Bolivia shares critique of repressive drug policies of leaders promoting reform debate
Key countries’ opposition to distinguish the coca leaf from class one narcotics pushes Bolivia closer to Latin American nations willing to debate drug legalization and other profound reforms to existing drug policy. Although it appears no nation will advocate complete legalization of most illicit drugs, the repeated calls for reform by Guatemalan, Mexican, Colombian and other prominent politicians highlights Latin American’s nations frustration with US drug policy dictates which appear insensitive and unresponsive to the dramatic toll the initiatives take on nations where they are imposed. This is an argument that Bolivians share. Repressive policies, including military forced coca eradication, mandated by the US as a prerequisite for continued financial assistance, provoked human rights violations, retaliatory violence, poverty for subsistence farmers, erosion of national sovereignty and a lack of civilian control over the security forces. Although the scale of violence cannot compare to that of Colombia or Mexico, the negative impact of these policies from 1988 to 2004 is abundantly clear.
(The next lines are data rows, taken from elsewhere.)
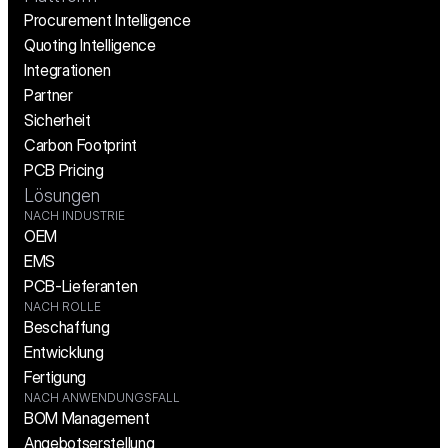
Procurement Intelligence
Quoting Intelligence
Integrationen
Partner
Sicherheit
Carbon Footprint
PCB Pricing
Lösungen
NACH INDUSTRIE
OEM
EMS
PCB-Lieferanten
NACH ROLLE
Beschaffung
Entwicklung
Fertigung
NACH ANWENDUNGSFALL
BOM Management
Angebotserstellung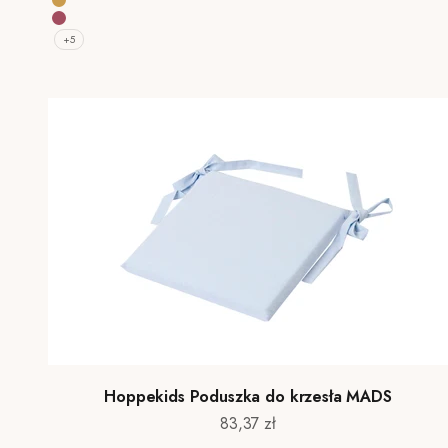
Autumn Yellow
Baroque Rose
+5
Hoppekids Poduszka do krzesła MADS
Cena promocyjna
83,37 zł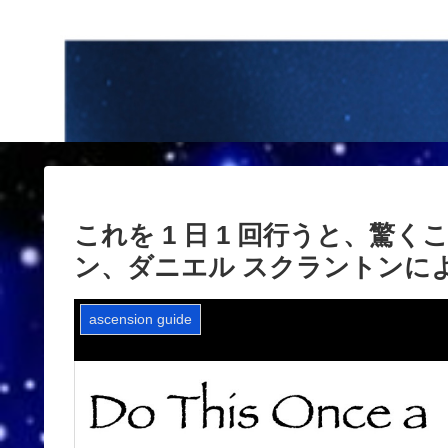
これを 1 日 1 回行うと、驚く
ン、ダニエル スクラントンによるチャ
ascension guide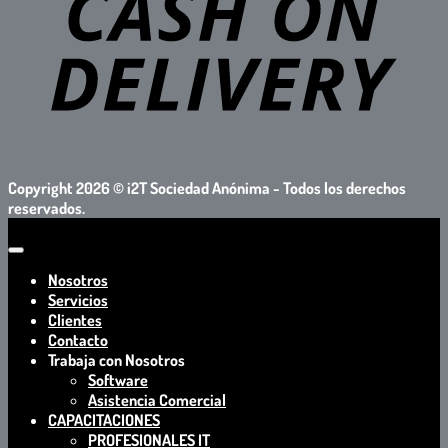
Copyright 2026 ©
i2T Sociedad Anónima - Todos los derechos
reservados.
Nosotros
Servicios
Clientes
Contacto
Trabaja con Nosotros
Software
Asistencia Comercial
CAPACITACIONES
PROFESIONALES IT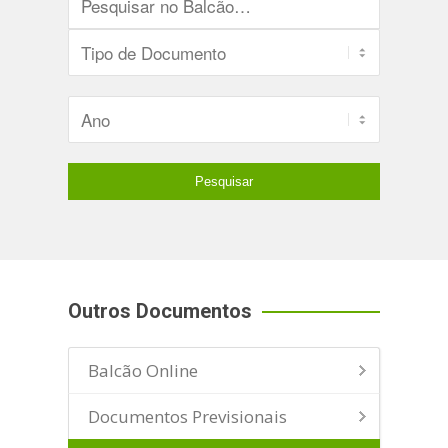
Outros Documentos
Balcão Online
Documentos Previsionais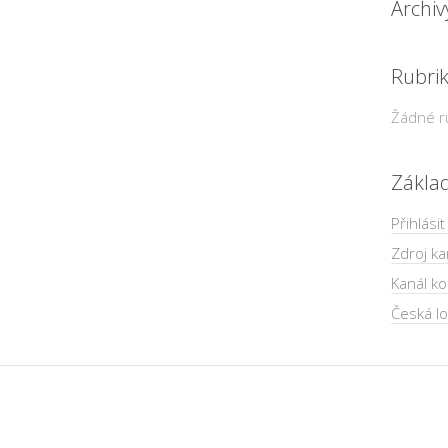
Archiv
Rubri
Žádné r
Zákla
Přihlásit
Zdroj ka
Kanál k
Česká lo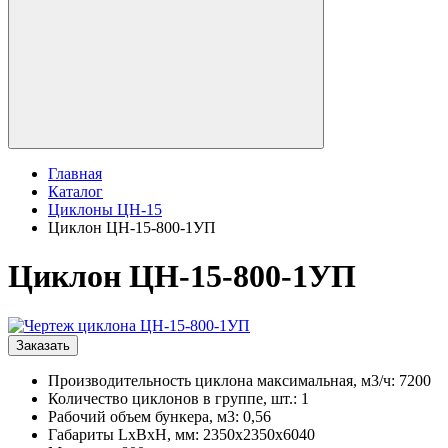
Главная
Каталог
Циклоны ЦН-15
Циклон ЦН-15-800-1УП
Циклон ЦН-15-800-1УП
Заказать
Производительность циклона максимальная, м3/ч: 7200
Количество циклонов в группе, шт.: 1
Рабочий объем бункера, м3: 0,56
Габариты LxBxH, мм: 2350x2350x6040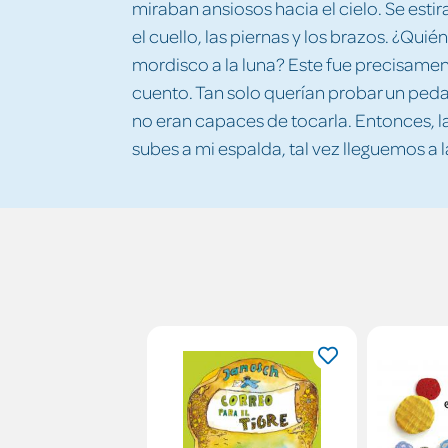
miraban ansiosos hacia el cielo. Se esti
el cuello, las piernas y los brazos. ¿Qui
mordisco a la luna? Este fue precisamen
cuento. Tan solo querían probar un peda
no eran capaces de tocarla. Entonces, la 
subes a mi espalda, tal vez lleguemos a la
On March 15, President Morales met with President Santos of Colombia, who has stated he welcomes a debate on drug legalization and hopes that this will initiate in this week’s Summit of the Americas. Following a productive meeting Santos affirmed that:
We discussed the issue of seeking alternatives to the current international drug policy, explore whether there are better options, what they would be and how to implement them. This topic is now on the table. The Central Americans have asked that we address this matter in the summit. President Morales agrees that this is an extremely necessary debate affecting both countries, and the whole hemisphere.
Although rookie government minister Carlos Romero said the next day that the administration opposed a debate on drug legalization at the Cartagena Summit, veteran Drug Czar Felipe Cáceres soon corrected him, stating that, although they had opposed it in the past, Bolivia had not made up its mind about drug decriminalization. “We respect each country’s decision and legitimate position about the legalization of certain drugs...In Bolivia we haven’t yet analyzed whether we support or oppose drug decriminalization.”
The Obama administration should take heed of Latin American calls for profound drug policy reform that have exceeded all expectations. Unyielding, politically-biased stances, such as claims that Bolivia’s reservation that non-narcotic uses of the coca leaf there be internationally recognized could “violate the integrity” of the Single Convention have often boomeranged, provoking more dramatic rejection of U.S. policy goals and unanticipated developments. For example, an unwillingness to permit the Bolivian government to cease violent coca eradication, in spite of the high costs for the nation, helped bring coca grower Evo Morales to office, something impermissible for the US and inconceivable just a few years before.
It is unclear what position Bolivia will take in the legalization and drug policy reform debate or what the outcome of the general discussion will be. In any case, these determinations will increasingly respond to unique national and regional priorities, instead of U.S. policy dictates. US policymakers can continue to turn a blind eye to regional evolution or learn to become an active participant, respectful of the priorities and view of its southern neighbors.